CwithDP on trees??in Problem D

when Input is something like this, when we start from (2,2), we can go anywhere, one-direct. when we start from (1,1) we cann't approach (2,2). we cann't go everywhere. is this problem real okay to start from anywhere?

problem statement say that it should be efficient for "every" square. it was my misunderstood.

Can anyone pls tell what's the difficulty level of ABC and ARC in comparison to codeforces DIV2

`(This is an abridged version. The full version will be ready in a few hours.)`

Still the full version is not uploaded. maroonrk, Can you please look into it.

Who knows how to solve E?

The last operation must move either $$$a_1$$$ to the left or $$$a_N$$$ to the right. Pick one of those elements. Then, for any previous operation, we have 2 choices that don't matter — put this element to the left/right, or $$$2(N-1)$$$ choices in a smaller problem with the final sequence that doesn't contain this element. An $$$O(N^2M)$$$ DP solution is obvious from that.

Let's say that in the end, we'd move $$$l$$$ leftmost elements of $$$a$$$ to the left (in the moves that affect them last) and $$$r$$$ rightmost elements to the right. There are two things to think about: - The remaining elements in between, of course, must be in the same order as in the original permutation. - OTOH all cases $$$l+r=N$$$ correspond to distinct sequences of moves.

We have $$$l+r$$$ significant operations — those that move some element for the last time. There are $$$l+r \choose r$$$ ways to choose their order. If there were $$$c_k$$$ "insignificant" operations immediately after the $$$k$$$-th of them, where $$$\sum_{k=1}^{l+r} = M-l-r$$$, the number of possible sequences would be $$$\prod_{k=1}^{l+r} (2k)^{c_k}$$$. We can count them all with a DP, where states are $$$(l+r, \sum c_k)$$$, in $$$O(NM)$$$.

Finally, check all pairs $$$(l, r)$$$ and for those that are valid, get the DP value for $$$(l+r, M-l-r)$$$, multiply by $$${l+r \choose r}$$$ and sum that up to get the answer in $$$O(N^2+NM)$$$.

can you please explain

" $$$2(N−1)$$$ choices in a smaller problem with the final sequence that doesn't contain this element"what I think/understood is you are saying about the case when this element(that we choose to be the last move ) is chosen at an earlier moment, but I don't get from where $$$2(n-1)$$$ came ?
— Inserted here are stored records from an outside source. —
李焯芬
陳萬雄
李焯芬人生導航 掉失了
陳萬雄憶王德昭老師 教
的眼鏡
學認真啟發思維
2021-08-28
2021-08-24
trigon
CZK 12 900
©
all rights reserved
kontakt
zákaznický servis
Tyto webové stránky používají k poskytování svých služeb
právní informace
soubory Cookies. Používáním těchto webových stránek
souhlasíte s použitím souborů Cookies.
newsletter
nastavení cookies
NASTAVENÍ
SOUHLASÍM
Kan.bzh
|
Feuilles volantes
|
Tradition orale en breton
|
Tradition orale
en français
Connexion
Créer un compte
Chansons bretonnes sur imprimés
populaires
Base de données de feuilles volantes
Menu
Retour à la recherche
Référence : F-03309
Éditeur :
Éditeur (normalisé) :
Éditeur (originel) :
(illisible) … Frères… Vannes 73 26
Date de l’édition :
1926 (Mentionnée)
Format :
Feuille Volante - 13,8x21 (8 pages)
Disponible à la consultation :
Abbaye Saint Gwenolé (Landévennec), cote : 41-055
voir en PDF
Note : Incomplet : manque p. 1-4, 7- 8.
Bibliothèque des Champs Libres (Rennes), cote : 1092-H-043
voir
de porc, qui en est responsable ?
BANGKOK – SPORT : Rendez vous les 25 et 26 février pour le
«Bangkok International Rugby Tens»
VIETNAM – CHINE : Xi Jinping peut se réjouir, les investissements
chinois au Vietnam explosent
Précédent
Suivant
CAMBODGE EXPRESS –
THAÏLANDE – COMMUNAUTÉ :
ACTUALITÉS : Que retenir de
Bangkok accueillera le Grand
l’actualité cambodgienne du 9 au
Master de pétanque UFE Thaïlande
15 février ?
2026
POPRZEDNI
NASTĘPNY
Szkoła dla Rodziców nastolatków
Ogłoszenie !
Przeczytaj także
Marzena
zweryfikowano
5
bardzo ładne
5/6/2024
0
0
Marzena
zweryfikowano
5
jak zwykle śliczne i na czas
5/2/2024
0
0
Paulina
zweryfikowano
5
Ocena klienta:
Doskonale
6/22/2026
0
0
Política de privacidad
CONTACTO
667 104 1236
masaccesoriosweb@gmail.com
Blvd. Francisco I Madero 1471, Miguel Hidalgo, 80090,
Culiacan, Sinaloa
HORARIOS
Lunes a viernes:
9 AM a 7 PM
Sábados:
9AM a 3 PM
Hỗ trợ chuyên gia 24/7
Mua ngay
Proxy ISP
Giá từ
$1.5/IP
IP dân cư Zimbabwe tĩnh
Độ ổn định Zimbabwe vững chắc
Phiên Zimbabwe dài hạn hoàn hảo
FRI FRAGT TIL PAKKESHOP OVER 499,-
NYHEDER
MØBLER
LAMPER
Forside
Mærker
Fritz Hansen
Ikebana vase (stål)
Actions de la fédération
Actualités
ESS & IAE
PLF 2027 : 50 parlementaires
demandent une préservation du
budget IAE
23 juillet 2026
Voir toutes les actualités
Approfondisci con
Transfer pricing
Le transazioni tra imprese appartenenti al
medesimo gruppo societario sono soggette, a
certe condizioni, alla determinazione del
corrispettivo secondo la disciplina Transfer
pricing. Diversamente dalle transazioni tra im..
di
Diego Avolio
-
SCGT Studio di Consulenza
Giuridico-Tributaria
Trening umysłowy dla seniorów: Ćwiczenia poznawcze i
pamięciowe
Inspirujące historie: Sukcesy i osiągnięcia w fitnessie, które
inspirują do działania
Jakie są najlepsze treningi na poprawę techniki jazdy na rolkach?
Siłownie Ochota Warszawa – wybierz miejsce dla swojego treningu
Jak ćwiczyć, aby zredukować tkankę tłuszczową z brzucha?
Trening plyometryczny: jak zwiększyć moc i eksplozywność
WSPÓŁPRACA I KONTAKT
Let's say you made a sequence that has $$$a_N=N$$$ by moving $$$N$$$ to the right in the last ($$$M$$$-th) operation. In each previous operation, you can either move one of the elements $$$1, 2, \ldots, N-1$$$ to the left/right or move element $$$N$$$. There are $$$2(N-1)$$$ possible operations of the first type and the sequence you'd get by performing only these operations on the initial sequence $$$(1, 2, \ldots, N-1)$$$, i.e. ignoring all operations that move element $$$1$$$, must be $$$a_1, a_2, \ldots, a_{N-1}$$$.

If you're dumb like me and can't see the smart math ideas, you can also just speed up to $$$\mathcal O(N^2 \log N)$$$ using FFT.

There's a lot of problems I've solved with dumb ideas too. Especially sqrt decompositions. This isn't a hard thing to realise though — just that we need only $$$l+r$$$ for states, not $$$(l, r)$$$.